The Tudor period brought destruction to the shrine but it also gave us another Becket in the form of St Thomas More. Rochester’s John Fisher and Thomas More are today both PW saints who we encounter on the way and they are recognised here.
As arriving pilgrims we might buy a badge or T-shirt in Canterbury cathedral’s new shop. A token on sale is a replica of one being shown in the exhibition.
If you are unable to travel at present or think £22 is too much for an exhibition ticket on top of a train fare it may be worth considering buying the catalogue.
The exhibition souvenirs, including shell keyrings, pendants and earrings along with miracle window mugs, can be bought online.

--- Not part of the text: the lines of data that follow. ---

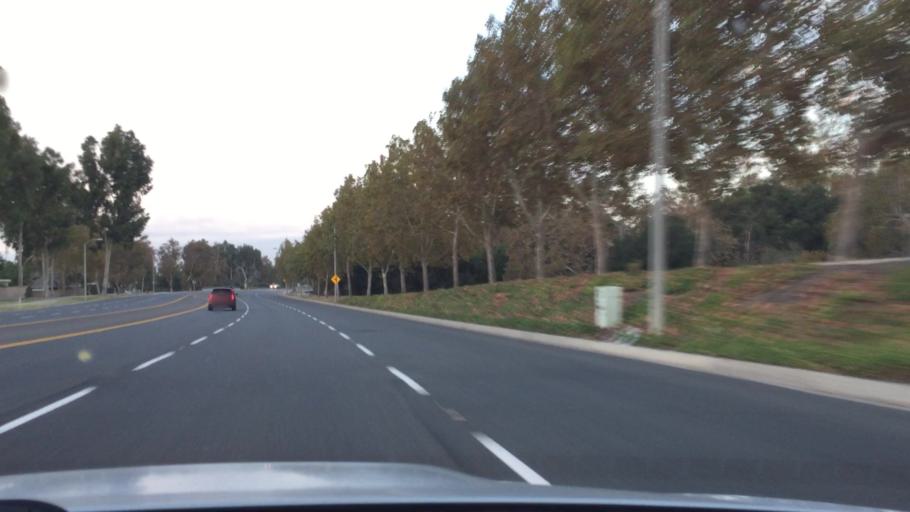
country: US
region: California
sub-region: Orange County
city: Lake Forest
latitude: 33.6465
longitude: -117.6639
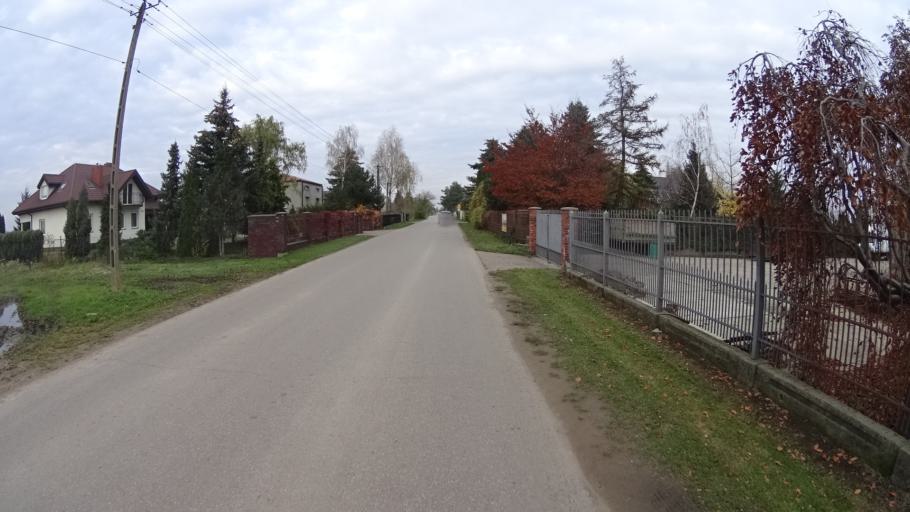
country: PL
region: Masovian Voivodeship
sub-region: Powiat warszawski zachodni
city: Stare Babice
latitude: 52.2386
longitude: 20.8283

Tim Stanley, enthusing in the Daily Telegraph about the exhibition, expressed the strong view that the relic of St Thomas on display is so profoundly special and holy that it should really be seen in a church rather than a museum.
You can see a bone relic of the saint and martyr in St Thomas of Canterbury Church in Canterbury’s Burgate without payment. It is a highpoint of the pilgrimage arrival.